Erfahrene Lehrkräfte beginnen mit einfachen, klaren Stammbäumen und steigern schrittweise die Komplexität. Wichtig ist, dass Schüler selbst Fehler machen und diese in der Diskussion korrigieren. Vermeiden Sie Frontalunterricht zu Symbolen – lassen Sie die Klasse die Bedeutung gemeinsam erarbeiten. Forschung zeigt, dass visuelle Muster und haptische Methoden wie das Legen von Stammbausteinen das Verständnis vertiefen.

Am Ende können Lernende Stammbäume korrekt interpretieren, Erbgänge sicher identifizieren und Wahrscheinlichkeiten für Erbkrankheiten berechnen. Sie erklären Unterschiede zwischen autosomalen und gonosomalen Erbgängen und erkennen die Grenzen von Stammbaumdaten.


Vorsicht vor diesen Fehlvorstellungen

  • Während der Gruppenkonstruktion: Eigenen Stammbaum, schlagen viele Schüler vor, dass alle Erbkrankheiten rezessiv sein müssen.

    Fordern Sie die Gruppen auf, bewusst einen dominanten Erbgang in ihrem Stammbaum zu verwenden und das Muster mit den Symbolen zu erklären: Betroffene in jeder Generation deuten auf dominante Vererbung hin.

  • Während der Paararbeit: Stammbaum entschlüsseln, gehen Schüler oft davon aus, dass Stammbäume Erkrankungen mit 100%iger Sicherheit vorhersagen.
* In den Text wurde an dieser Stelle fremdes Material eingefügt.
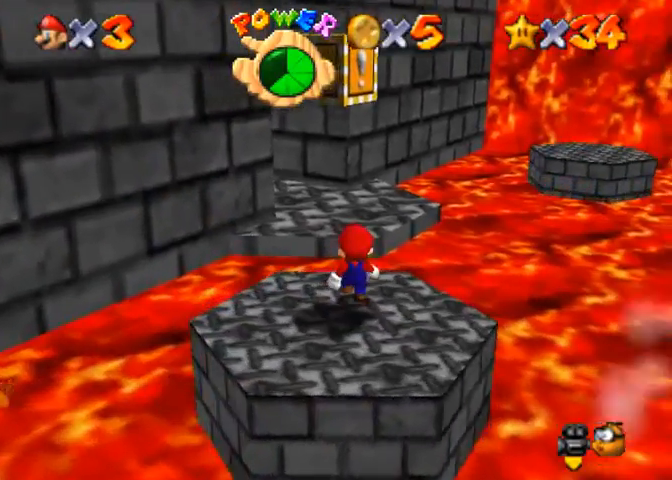
{"buttons": [], "left_stick": "up-left", "right_stick": "center", "events": [[200, "R1", "down"], [267, "CROSS", "down"], [367, "CROSS", "up"], [400, "R1", "up"], [433, "left_stick", "up-left"]]}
    Lassen Sie die Paare Wahrscheinlichkeiten für verschiedene Szenarien durchspielen und diskutieren, wie unvollständige Daten die Prognose beeinflussen. Nutzen Sie die Materialien, um Unsicherheiten zu quantifizieren.

  • Während der Klassenrunde: Risiko-Diskussion, wird Geschlecht häufig mit dem Erbgang gleichgesetzt.

    Nutzen Sie die Präsentationen der Schüler und fragen Sie gezielt nach Unterschieden zwischen autosomalen und gonosomalen Erbgängen. Zeigen Sie an den Tafelbildern, wie sich die Muster unterscheiden.